▶ **PROMPT**:
Keep every word of the entries and print them exactly; the pictures stay out.

(Beginning of DATA FOR REVIEW)

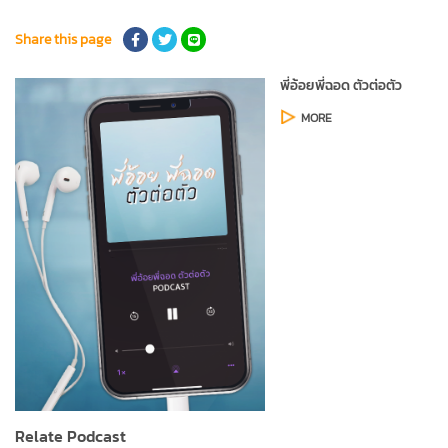
Share this page
พี่อ้อยพี่ฉอด ตัวต่อตัว
MORE
Relate Podcast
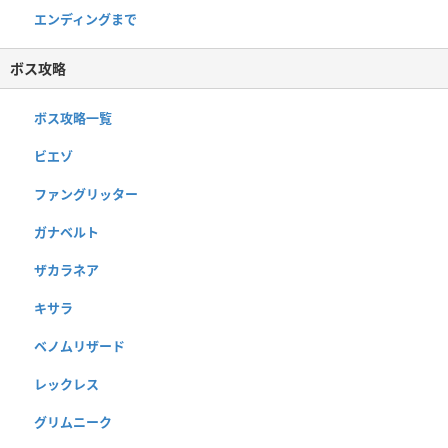
エンディングまで
ボス攻略
ボス攻略一覧
ビエゾ
ファングリッター
ガナベルト
ザカラネア
キサラ
ベノムリザード
レックレス
グリムニーク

(End of DATA FOR REVIEW)

▶ **ANSWER FOR THE TASK**:
Share this page
พี่อ้อยพี่ฉอด ตัวต่อตัว
MORE
Relate Podcast
エンディングまで
ボス攻略
ボス攻略一覧
ビエゾ
ファングリッター
ガナベルト
ザカラネア
キサラ
ベノムリザード
レックレス
グリムニーク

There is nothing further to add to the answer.